И он изложил ей свою биографию. Перед Верой снова в хронологическом порядке продефилировали набережные Патапско, дядин дом в предместье Балтимора, ферма другого дяди в пятистах километрах к югу, между Флоренсом и Хемлетом, профиль некоей Ширли, регулярные свидания с ней между тринадцатью и шестнадцатью годами, белое кожаное заднее сиденье одной из пяти машин отца Ширли, который, кстати, был компаньоном третьего дяди в правлении завода синтетического клея. Похоже, у Байрона Кейна были в родне одни дядюшки.
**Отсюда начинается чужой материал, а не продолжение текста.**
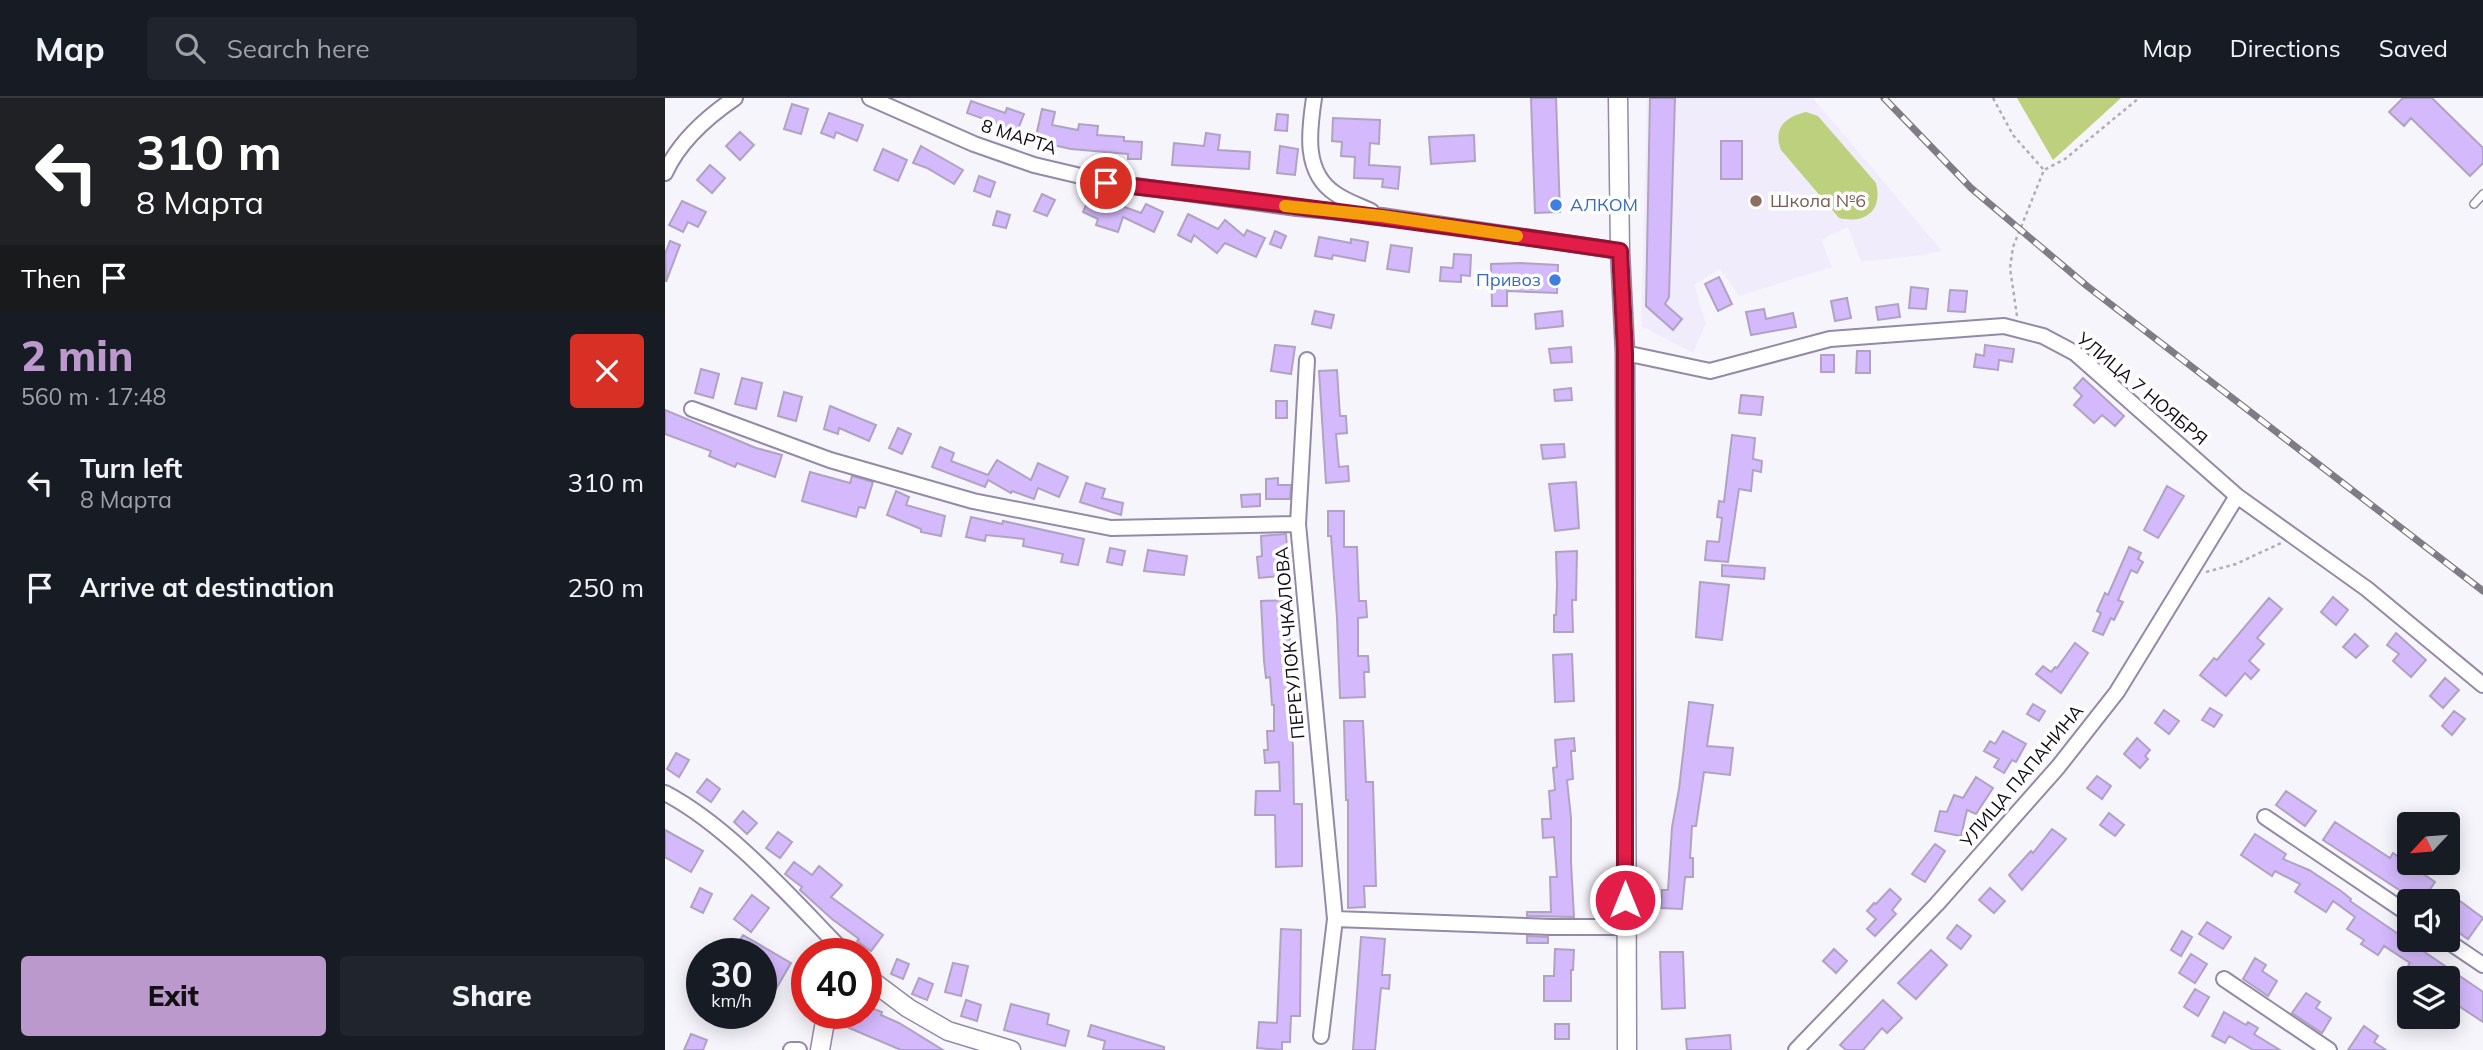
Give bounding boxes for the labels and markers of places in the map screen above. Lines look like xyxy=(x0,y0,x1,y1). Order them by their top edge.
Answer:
pin xyxy=(1076,153,1136,213)
place label: Школа №6 xyxy=(1770,189,1866,212)
place label: АЛКОМ xyxy=(1570,193,1638,216)
marker: Школа №6 xyxy=(1748,193,1764,209)
marker: АЛКОМ xyxy=(1548,197,1564,213)
place label: Привоз xyxy=(1476,268,1541,291)
marker: Привоз xyxy=(1547,272,1563,288)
Затем последовало описание коридора в университете, где некий Ремингтон Ремингтон познакомил его с Кэтлин, что очень скоро привело к свадьбе, но об этом он уже рассказывал, а потом к бурным скандалам с криками и бессонными ночами, с попреками и битьем посуды, от которых у него сохранилось лишь одно воспоминание, правда, довольно яркое: Кэтлин судорожно запихивает чемоданы в багажник такси. Далее пошли мрачные воспоминания о бритвах, алкоголе и электричестве и еще один эпизод, тоже мрачный, но более смутный и запутанный, чем предыдущие, а главное, еще более тревожный, в результате которого изобретателя на семь месяцев упекли в палату клиники, расположенной в сельской, но, как ни странно, нефтеносной местности, сплошь утыканной вышками и огородными пугалами, где-то между Ойл-Сити и Алтуной. Семь долгих месяцев, полных смертельной скуки, нефтяной вони и запаха транквилизаторов; двести дней, утопивших его мысли в химии и осчастлививших его визитами Кэтлин (раз в две недели), которая на самом деле так и не решилась бросить его по-настоящему, — визитами, проходившими на лавочке в парке клиники, насквозь провонявшем нефтью, куда он приходил в пижаме, и так все семь месяцев.